Select top results sorted by error.
In [12]:
%%bq query
SELECT
predicted,
target,
ABS(predicted-target) as error,
s.*
FROM `chicago_taxi.eval_results` as r
JOIN `chicago_taxi.eval` as s
ON r.unique_key = s.unique_key
ORDER BY error DESC
LIMIT 10
Out[12]:
There is also a feature slice visualization component designed for viewing evaluation results. It shows correlation between features and prediction results.
In [40]:
%%bq query --name error_by_hour
SELECT
COUNT(*) as count,
hour as feature,
AVG(ABS(predicted - target)) as avg_error,
STDDEV(ABS(predicted - target)) as stddev_error
FROM `chicago_taxi.eval_results` as r
JOIN `chicago_taxi.eval` as s
ON r.unique_key = s.unique_key
GROUP BY hour
In [44]:
# Note: the interactive output is replaced with a static image so it displays well in github.

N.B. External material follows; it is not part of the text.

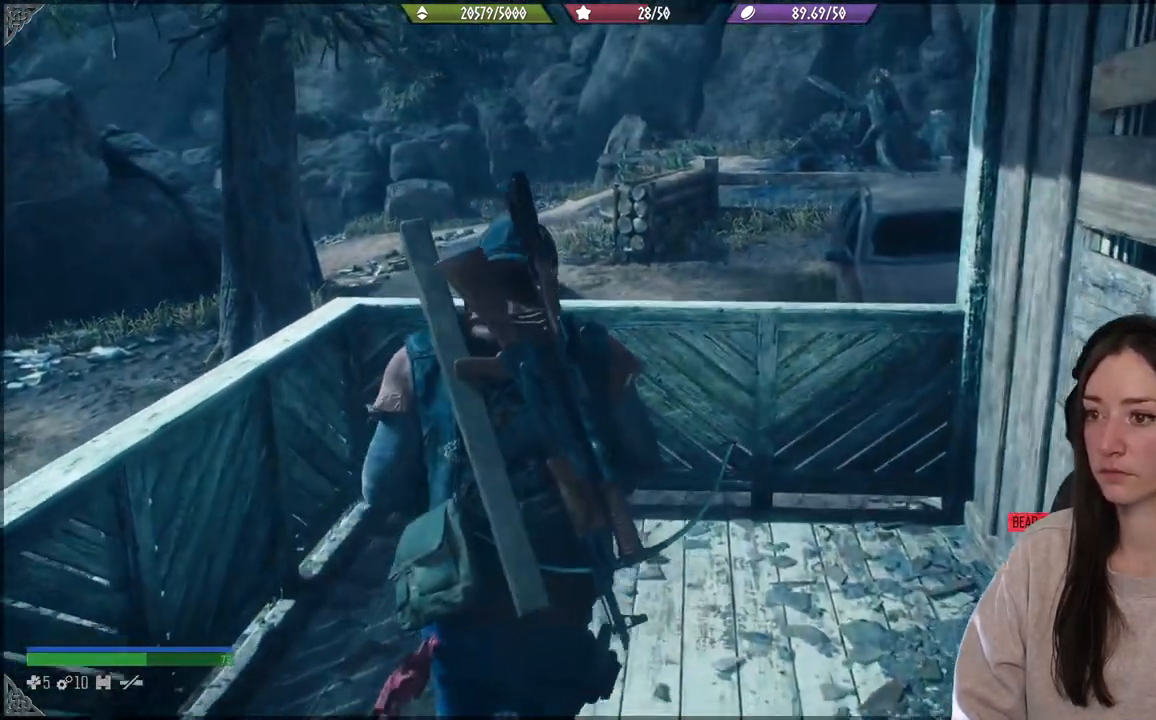
{"buttons": [], "left_stick": "up", "right_stick": "center", "events": [[350, "A", "down"], [450, "A", "up"]]}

# Please execute this cell to see the interactive component.
from google.datalab.ml import FeatureSliceView
FeatureSliceView().plot(error_by_hour)
Out[44]:
In [42]:
%%bq query --name error_by_weekday
SELECT
COUNT(*) as count,
weekday as feature,
AVG(ABS(predicted - target)) as avg_error,
STDDEV(ABS(predicted - target)) as stddev_error
FROM `chicago_taxi.eval_results` as r
JOIN `chicago_taxi.eval` as s
ON r.unique_key = s.unique_key
GROUP BY weekday
In [45]:
# Note: the interactive output is replaced with a static image so it displays well in github.
# Please execute this cell to see the interactive component.
from google.datalab.ml import FeatureSliceView
FeatureSliceView().plot(error_by_weekday)
Out[45]:
What we can see from above charts is that model performs worst in hour 5 and 6 (why?), and best on Sundays (less traffic?).
In [ ]:
!gsutil -m rm -rf gs://datalab-chicago-taxi-demo
In [ ]: